Mas tem que haver um terceiro pilar para que tudo volte a fazer sentido e esse é o da
v Criação de mecanismos que permitam a transparência dos mercados e a clarificação do sistema de formação de preços
No que respeita à economia produtiva portuguesa, a criação de mecanismos que permitam a transparência dos mercados é um processo fundamental uma vez que a distribuição do risco não se faz com equidade por todos os operadores envolvidos. A gravidade da questão assume dimensões de fatalidade quando se trata de produtos perecíveis. A agricultura e as pescas portuguesas há muito que deixaram de ter voz activa na formação dos preços de transacção das suas próprias produções e por isso mesmo em quase nada contribuem para a dinâmica económica nacional. Contudo, se pudéssemos contar com um pujante sector primário, o saldo da Balança Comercial registaria “ipso factu” uma grande melhoria com inerentes benefícios para a indústria e para os serviços, a Balança de Pagamentos apresentaria melhores saldos e o risco de manutenção em Portugal de importantes centros de decisão não se faria sentir com a gravidade actual. Mas essa pujança só será possível quando houver uma clarificação no método global de formação dos preços, quando os mercados forem transparentes e sobretudo quando neles se puder transaccionar sobre futuros, única forma de distribuir o risco pelos vários intervenientes no mercado.
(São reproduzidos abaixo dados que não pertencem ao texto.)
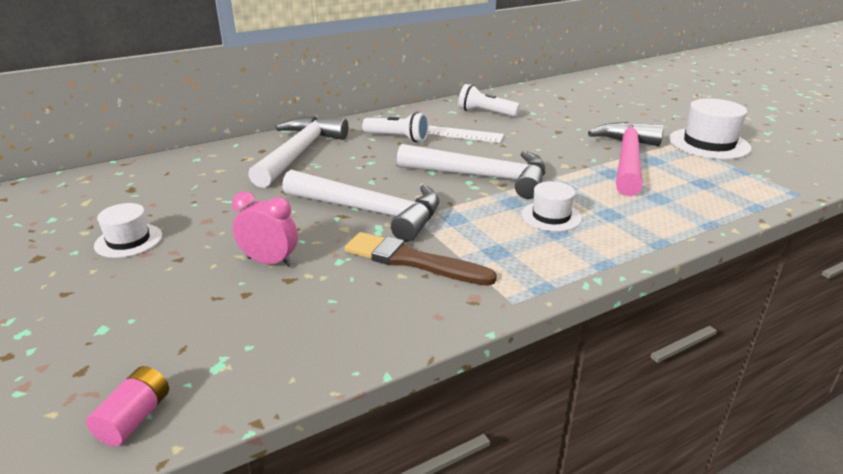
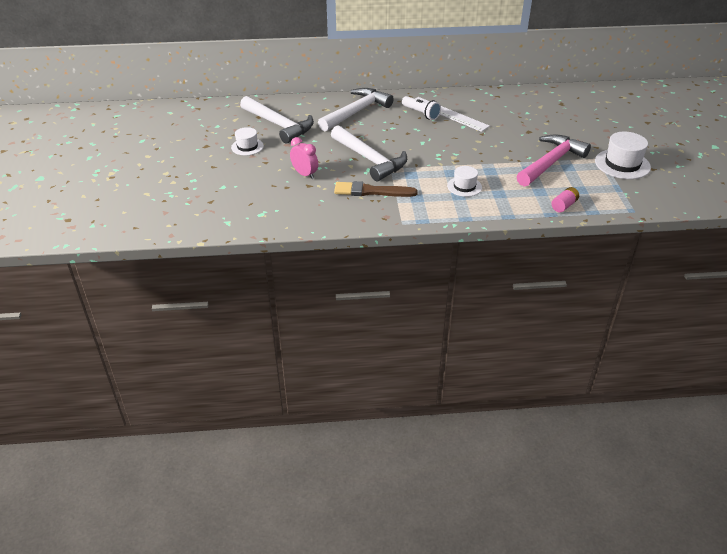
camera: 25 degrees right, 10 degrees up
(134, 418) = (224, 224): pink battery -> pink battery (564, 205)
(412, 261) = (371, 191): brown brush -> brown brush turned 45 degrees counterclockwise
(481, 177) = (448, 153): white hammer -> white hammer (278, 125)
(485, 113) = (494, 106): white flashlight -> none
Tendo os problemas portugueses tudo a ver com a exaustão do modelo de desenvolvimento implementado depois de 1974, a adaptação a um novo modelo está a acirrar a resistência daquelas correntes políticas que implementaram o modelo exaurido. Mais: dado que as alterações necessárias no modelo implicam mudanças muito significativas no que se refere às condições laborais de muitos dos que se encontram a funcionar no âmbito do velho modelo, fácil é de admitir que a inércia seja enorme e a contestação produto de grande consumo.
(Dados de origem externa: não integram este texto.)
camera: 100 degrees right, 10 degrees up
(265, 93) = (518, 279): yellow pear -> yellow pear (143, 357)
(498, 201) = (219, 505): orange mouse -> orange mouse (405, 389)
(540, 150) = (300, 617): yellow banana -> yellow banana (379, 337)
A gratuidade de inúmeros serviços a que o Estado se viu constitucional ou administrativamente obrigado criou um clima de permanente exigência sem qualquer expressiva contrapartida por parte dos beneficiários; a terciarização quase compulsiva da actividade económica nacional provocou uma quebra radical da actividade produtiva; o fomento do consumo pela prática de uma política salarial eleitoralmente calendarizada, levou à degradação da Balança de Transacções Correntes a ponto de colocar problemas de endividamento externo e da manutenção no país de alguns centros de decisão.
Fechou-se o ciclo por falência do modelo; procura-se outro modelo que inaugure o novo ciclo.
Resta saber se haverá vontade política para voltar a dar força à actividade produtiva em Portugal.